■ Task
From the parenthetical source citation in the article on nuclear brinksmanship, list each bibliographic detail it gives.

Limits of Practising Nuclear Brinksmanship
21 Dec, 2016 · 5208
Dr Manpreet Sethi says that brinksmanship strategies that appear to be working raise the salience of nuclear weapons and increase their attraction for proliferation
Manpreet SethiSenior Fellow at CAPS
Thomas Schelling, a noted nuclear strategist who passed away recently, explained brinkmanship as a strategy that “means manipulating the shared risk of war. It means exploiting the danger that somebody may inadvertently go over the brink, dragging the other with him” (Arms and Influence, New Haven: Yale University Press, 1996, pp. 98-99). He graphically described this with the analogy of two cars heading towards an intersection from different directions. As one of the drivers accelerates his vehicle, he gives a signal to the other of his determination to cross first. By doing so, he has placed the onus of the decision on the other side to either slow down to let him pass, or to ignore his signal and carry on at the same speed even at the risk of a collision that would be equally harmful to both. If the second driver slows down, the first has successfully managed to use brinksmanship to deter the second driver by the threat of an accident.

■ Stored data
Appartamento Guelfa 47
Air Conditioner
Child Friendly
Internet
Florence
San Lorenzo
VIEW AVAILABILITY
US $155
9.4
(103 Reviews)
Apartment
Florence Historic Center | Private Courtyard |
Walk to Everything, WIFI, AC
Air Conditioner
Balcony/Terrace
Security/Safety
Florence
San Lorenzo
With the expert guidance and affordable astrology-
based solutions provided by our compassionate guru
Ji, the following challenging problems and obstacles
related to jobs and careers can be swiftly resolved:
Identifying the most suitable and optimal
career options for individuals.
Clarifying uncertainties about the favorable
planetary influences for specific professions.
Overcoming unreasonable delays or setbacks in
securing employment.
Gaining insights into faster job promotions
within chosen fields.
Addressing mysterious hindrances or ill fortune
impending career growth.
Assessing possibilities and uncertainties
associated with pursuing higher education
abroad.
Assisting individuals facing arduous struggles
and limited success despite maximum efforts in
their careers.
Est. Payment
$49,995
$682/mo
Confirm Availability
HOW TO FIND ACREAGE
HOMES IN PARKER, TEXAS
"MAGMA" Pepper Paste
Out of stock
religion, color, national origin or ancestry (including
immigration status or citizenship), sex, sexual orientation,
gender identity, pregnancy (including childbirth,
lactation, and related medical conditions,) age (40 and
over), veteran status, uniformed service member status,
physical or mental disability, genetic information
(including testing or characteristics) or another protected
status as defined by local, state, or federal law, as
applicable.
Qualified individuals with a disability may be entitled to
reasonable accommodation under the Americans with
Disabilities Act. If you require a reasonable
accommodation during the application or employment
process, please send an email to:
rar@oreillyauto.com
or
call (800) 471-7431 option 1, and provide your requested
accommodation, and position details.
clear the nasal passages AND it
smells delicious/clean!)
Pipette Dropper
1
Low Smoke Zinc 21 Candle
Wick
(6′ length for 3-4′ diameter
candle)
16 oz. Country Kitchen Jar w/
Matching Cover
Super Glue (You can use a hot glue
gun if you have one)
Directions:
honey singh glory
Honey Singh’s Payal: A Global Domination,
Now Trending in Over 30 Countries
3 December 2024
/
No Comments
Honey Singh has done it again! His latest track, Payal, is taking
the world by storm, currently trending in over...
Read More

■ Result of this exercise
- Title: Arms and Influence
- Place: New Haven
- Publisher: Yale University Press
- Year: 1996
- Pages: pp. 98-99